*Given data*.
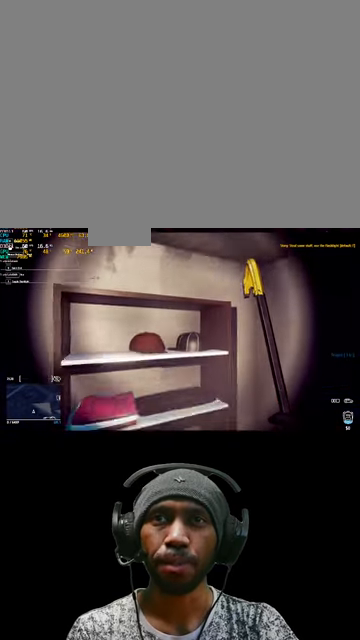
Gameplay with keyboard and mouse; each line is a JSON object with the keys and mouse buttons held at the frame after it. "events" lists presses ("down") and releases ("up") of "1", "2", "3", "4", "5", "a", "alt", "b", "c", "ctrl", "d", "e", "f", "g", "q", "r", "s", "shift", "space", "t", "tab", "v", "w", "x", "z", "mouse_left", "mouse_wheel", "mouse_right", "mouse_mb4" and "mouse_mb5" between this image and that frame as [ms after this image, input, new state], when the widget could be followed in between. "mouse_left", "mouse_wheel", "mouse_right", "mouse_mb4", "mouse_mb5" = the "left", "wheel", "right", "mb4", "mb5" buttons of the "mouse" list. No other keys are recorded. "wheel" means that the mouse wheel is clicked or scrolled. Mouse movement is not recorded.
{"keys": [], "mouse": [], "events": []}
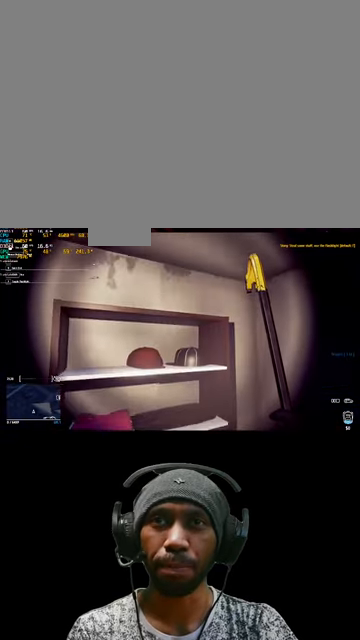
{"keys": [], "mouse": [], "events": []}
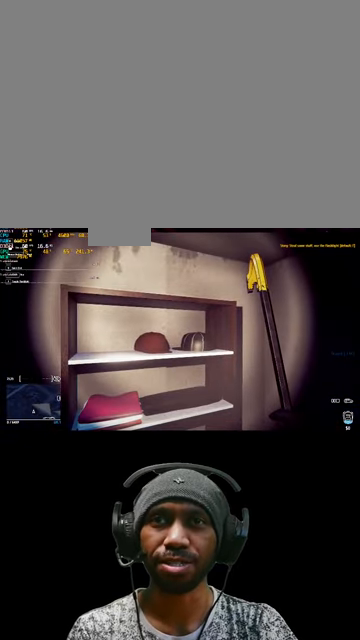
{"keys": [], "mouse": [], "events": []}
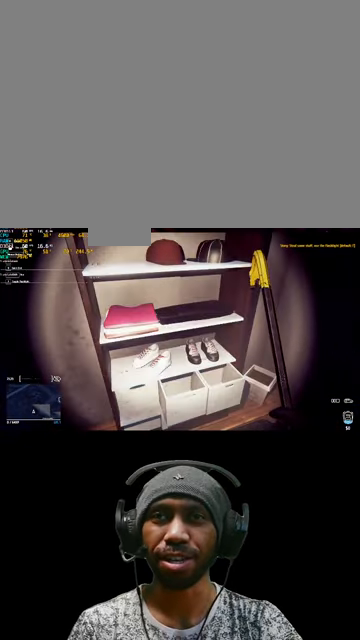
{"keys": [], "mouse": [], "events": []}
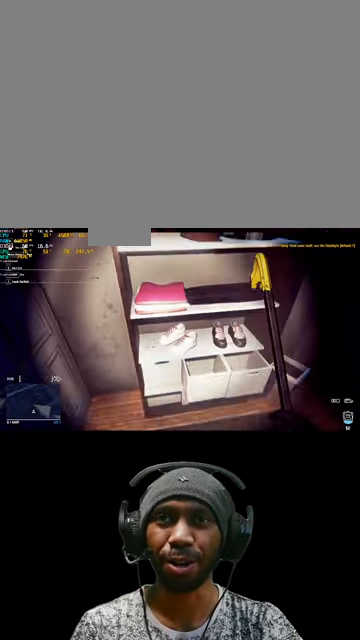
{"keys": [], "mouse": [], "events": []}
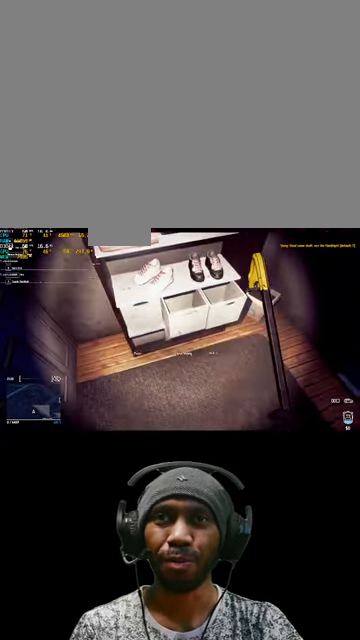
{"keys": [], "mouse": [], "events": []}
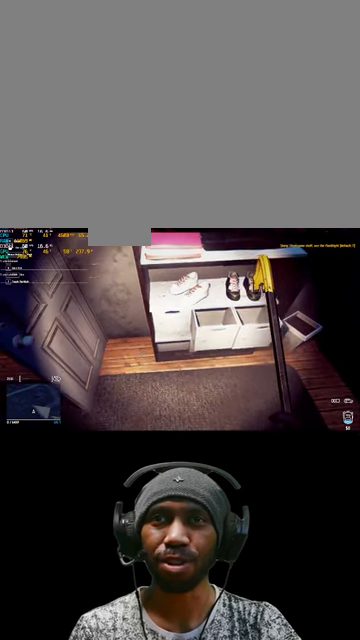
{"keys": ["e"], "mouse": [], "events": [[366, "e", "down"]]}
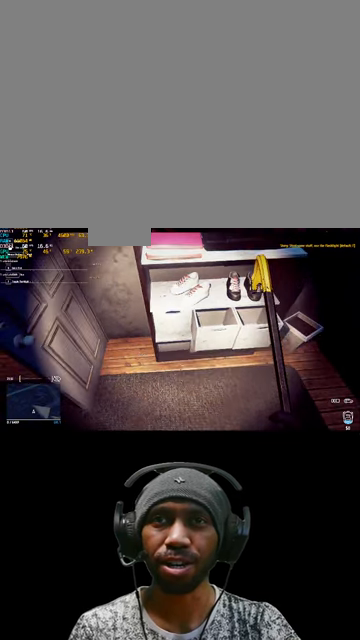
{"keys": [], "mouse": [], "events": [[233, "e", "up"]]}
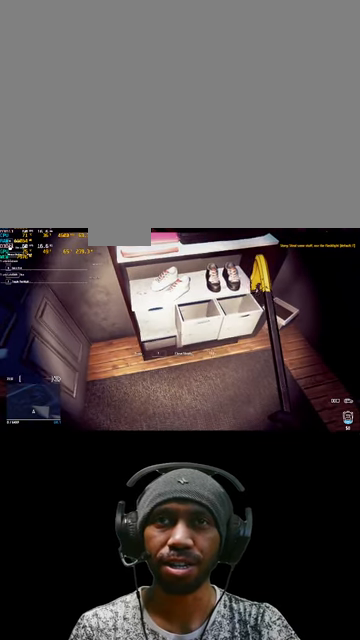
{"keys": [], "mouse": [], "events": []}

*Prompt*.
What is needed is every line of the records that contains the word "down".

*Written solution*.
Gameplay with keyboard and mouse; each line is a JSON object with the keys and mouse buttons held at the frame after it. "events" lists presses ("down") and releases ("up") of "1", "2", "3", "4", "5", "a", "alt", "b", "c", "ctrl", "d", "e", "f", "g", "q", "r", "s", "shift", "space", "t", "tab", "v", "w", "x", "z", "mouse_left", "mouse_wheel", "mouse_right", "mouse_mb4" and "mouse_mb5" between this image and that frame as [ms after this image, input, new state], when the widget could be followed in between. "mouse_left", "mouse_wheel", "mouse_right", "mouse_mb4", "mouse_mb5" = the "left", "wheel", "right", "mb4", "mb5" buttons of the "mouse" list. No other keys are recorded. "wheel" means that the mouse wheel is clicked or scrolled. Mouse movement is not recorded.
{"keys": ["e"], "mouse": [], "events": [[366, "e", "down"]]}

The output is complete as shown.